Mental Leap 8 – Wonder Week 55
Mental Leap 8 – The World of Programs
Every child’s first birthday is a significant occasion. The end of the first year means for many parents the beginning of the end of babyhood. Your little cherub is about to become a toddler. In many ways, of course, she is still a baby. She still has so much to learn about her world—which has become such an interesting place to explore. She can get around so much better now, though, and she has become adept at getting into everything that interests her.
Shortly after the first birthday, at around 55 weeks, your little one will have gone through another big change in his mental development and will be ready to explore the world of programs. This will make her seem even more like a little person with her own way of approaching the world. A watchful parent will begin to see the blossoming of a new understanding in the toddler’s way of thinking.
The word “programs” is very abstract. Here’s what it means in this context. In the previous leap in development, your baby learned to deal with the notion of sequences—the fact that events follow one after another. Programs are patterns of if-then decisions. The next sequence that is expected depends on what has just happened, instead of repeating every time.
Mental Leap 9 – Wonder Week 64
Mental Leap 9 – The World of Principles
For the first time, your child is now able to change programs he’s learned so far. And he loves playing with this. You can see how he varies the programs endlessly and studies all consequences of this. You can see how he does all kinds of “physical antics,” gets acquainted with the outdoors, starts to be more skillful with things and language, imitates others, role-plays daily life, practices emotions, starts to think ahead, starts nagging to get his way, starts to put on drama-play, starts to “demand” a vote, starts to be “aggressive,” can distinguish between mine and yours, starts being nice and placating to get on mom’s good side, starts to make jokes to get around the rules, starts negotiating and bargaining, starts experimenting with “yes” and “no,” starts to know how to get someone to do something for him, learns to do something together, wants to help in the household, and experiments with “thoughtless” vs. “careful.”
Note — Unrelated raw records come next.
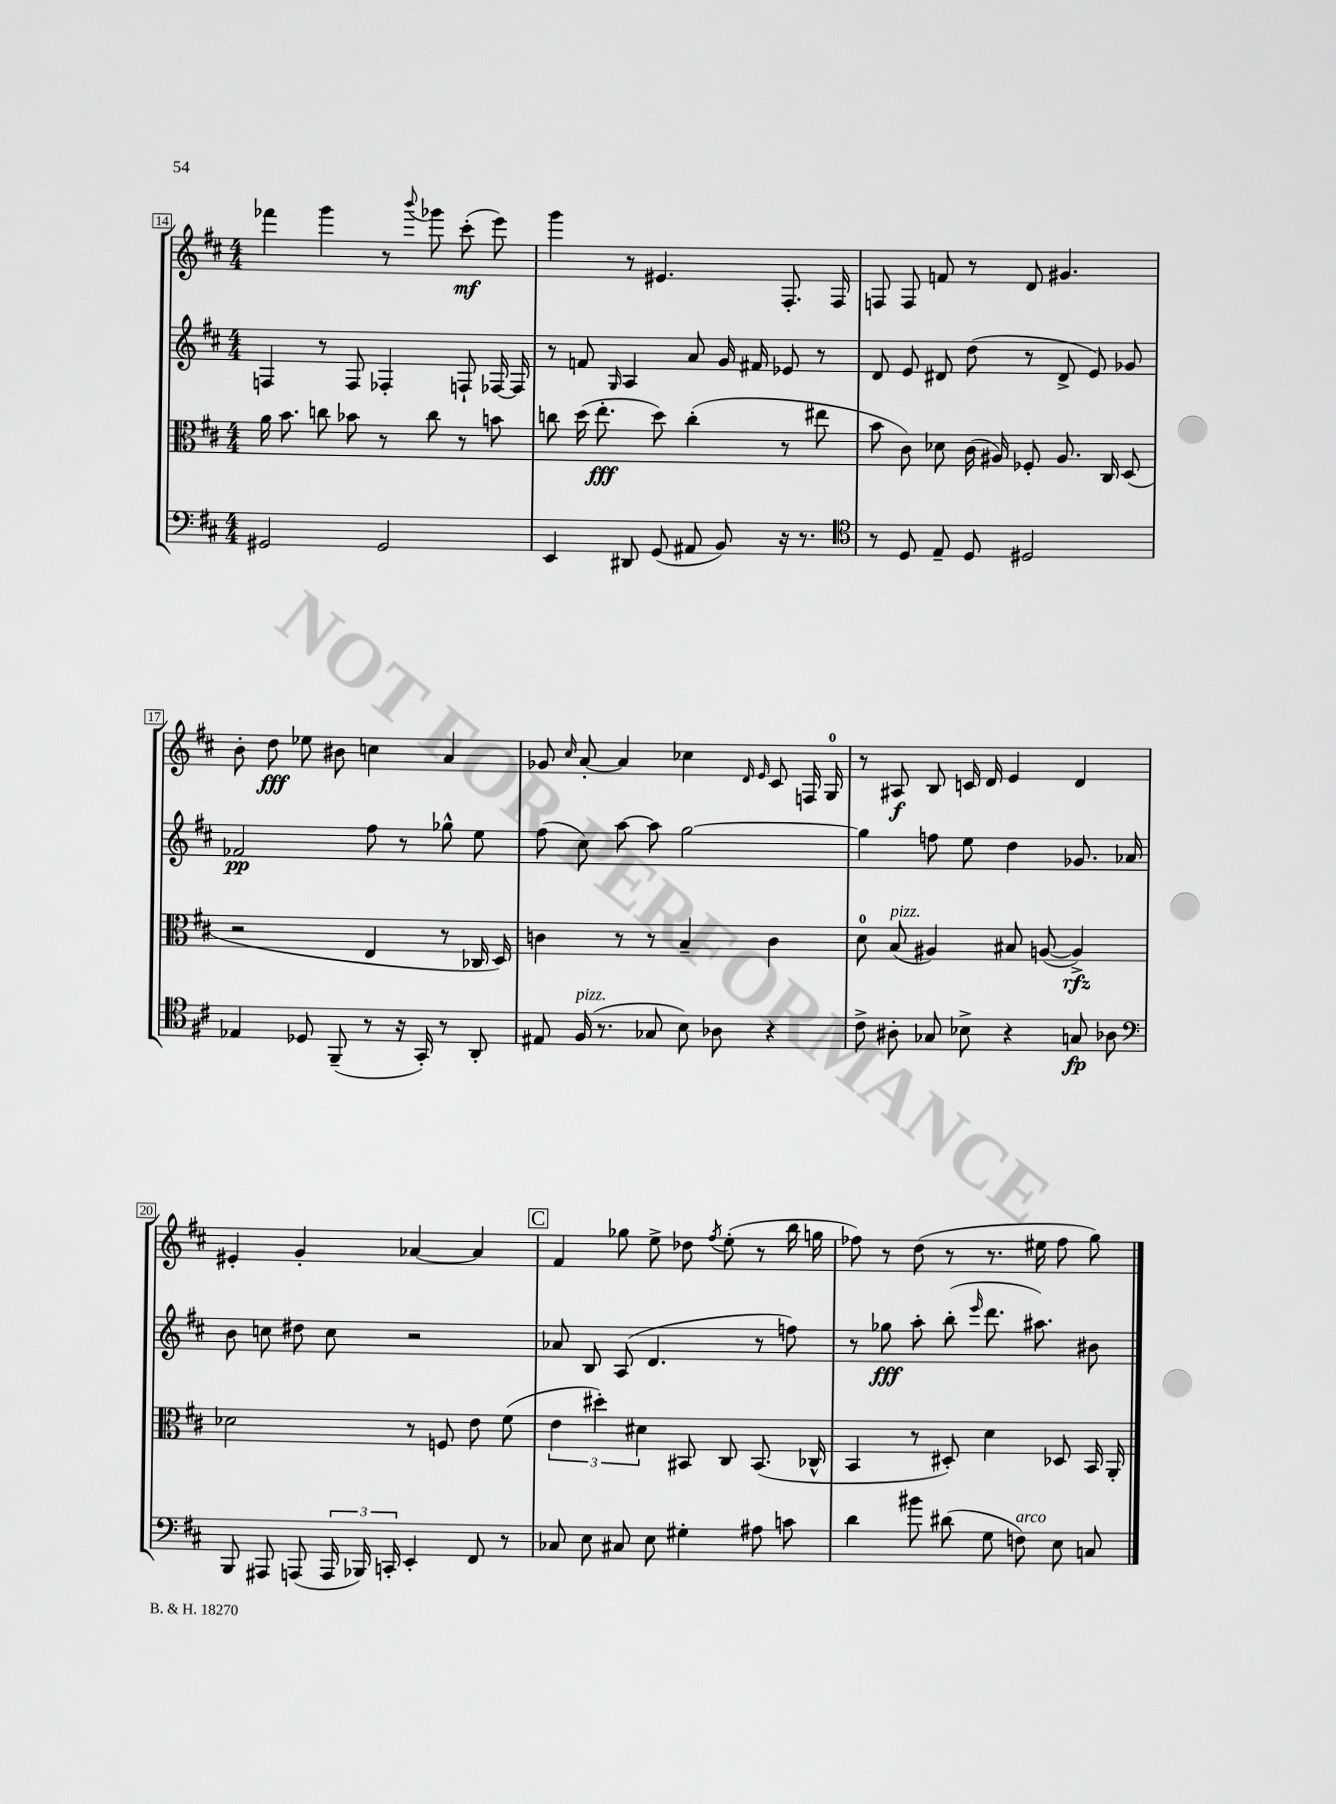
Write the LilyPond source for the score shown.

<<
\new StaffGroup <<
\new Staff = "s0" {
    \clef treble \key d \major \numericTimeSignature \time 4/4
    \autoBeamOff fes'''4 g'''4 r8 \appoggiatura { b'''8 } ges'''8 cis'''8-.\mf( e'''8) |
    g'''4 r8 eis'4. fis8.-. fis16 |
    f8 f8 f'8 r8 d'8 gis'4. |
    b'8-. d''8\fff ees''8 bis'8 c''4 a'4 |
    ges'8 \grace { cis''16 } a'8~-. a'4 ces''4 \grace { d'16 e'16 } cis'8 f16 g16-0 |
    r8 ais8\f b8 c'16 d'16 e'4 d'4 |
    eis'4-. g'4-. aes'4~ aes'4 |
    \mark \markup { \box "C" } fis'4 ges''8 e''8-> des''8 \acciaccatura { fis''8 } e''8-.( r8 b''16 g''16 |
    fes''8) r8 d''8( r8 r8. eis''16 fes''8 g''8) \bar "|." |
}
\new Staff = "s1" {
    \clef treble \key d \major \numericTimeSignature \time 4/4
    \autoBeamOff f4 r8 f8 fes4-. f8-! fes16~ fes16 |
    r8 f'8 \grace { g16 } a4 a'8 g'16 fis'16 ees'8 r8 |
    d'8 e'8 dis'8 d''8( r8 dis'8-> e'8) ges'8 |
    fes'2\pp fis''8 r8 ges''8-^ e''8 |
    fis''8( cis''8) a''8~ a''8 g''2~ |
    g''4 f''8 e''8 d''4 ges'8. aes'16 |
    b'8 c''8 dis''8 c''8 r2 |
    \mark \markup { \box "C" } aes'8 b8 a8( d'4. r8 f''8) |
    r8 ges''8\fff a''8-. b''8-.( \grace { e'''16 } d'''8. ais''8.) bis'8 \bar "|." |
}
\new Staff = "s2" {
    \clef alto \key d \major \numericTimeSignature \time 4/4
    \autoBeamOff a'16 b'8. c''8 bes'8 r8 c''8 r8 b'8 |
    c''8 d''16( e''8.-.\fff d''8) c''4-.( r8 eis''8 |
    b'8 cis'8) des'8 cis'16( ais16) fes8-. ais8. cis16 d8( |
    r2 e4 r8 ces16 d16) |
    c'4 r8 r8 b4-- c'4 |
    d'8-0 b8^\markup { \italic "pizz." }( ais4) bis8 a8~( a4->\rfz) |
    des'2 r8 f8 e'8 fis'8( |
    \mark \markup { \box "C" } \tuplet 3/2 { e'4 dis''4-.) dis'4 } bis,8 cis8 bis,8.( ces16-^ |
    b,4 r8 dis8-.) d'4 des8 b,16 a,16-. \bar "|." |
}
\new Staff = "s3" {
    \clef bass \key d \major \numericTimeSignature \time 4/4
    \autoBeamOff gis,2 gis,2 |
    e,4 dis,8 g,8( ais,8 b,8) r16 r8. |
    \clef tenor r8 d8 e8-- d8 dis2 |
    ees4 des8 fis,8--( r8 r16 g,16-.) r8 a,8-. |
    eis8 fis16^\markup { \italic "pizz." }( r8. ges8 b8) aes8 r4 |
    cis'8-> ais8-. ges8 bes8-> r4 g8\fp aes8 |
    \clef bass b,,8 ais,,8 a,,8( \tuplet 3/2 { a,,16 bes,,16) c,16-. } e,4-. fis,8 r8 |
    \mark \markup { \box "C" } ces8 e8 cis8 e8 gis4-. ais8 c'8 |
    d'4 bis'8 dis'8( g8 f8^\markup { \italic "arco" }) e8 c8 \bar "|." |
}
>>
>>
\layout { \context { \Score currentBarNumber = #14 \override BarNumber.stencil = #(make-stencil-boxer 0.1 0.3 ly:text-interface::print) } }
Mental Leap 10 – Wonder Week 75
Mental Leap 10 – The World of Systems
With the tenth leap, 75 weeks after due date, or more easily said, 17 months, your toddler gets the new ability to perceive and handle “systems.” He is now able to see clearly over the world of principles. He no longer applies principles as rigidly as before. He is able to adjust his principles to changing circumstances. He also starts to understand that he can choose how he wants to be: honest, helpful, careful, patient, etc. Or, he could choose to be just the opposite. From off this age you can see him develop the earliest beginnings of a conscience by systematically upholding his values and norms.
We adults use the term “system” if the parts it consists of are interdependent and function as a whole. There are tangible examples, like a grandfather clock that needs winding, en electrical network or the human muscle system. There as also less tangible examples such as human organizations. To name just a few examples, take the scouts, the family, the drama club, the police station, the church, our society, our culture, and the law.
Spoiling:
You can’t spoil babies, but you can toddlers! By understanding what is happening inside that little head of your newly formed toddler – and remember, they are pretty savvy – you can shape the future behavior of your toddler and set values and norms that will carry him through life.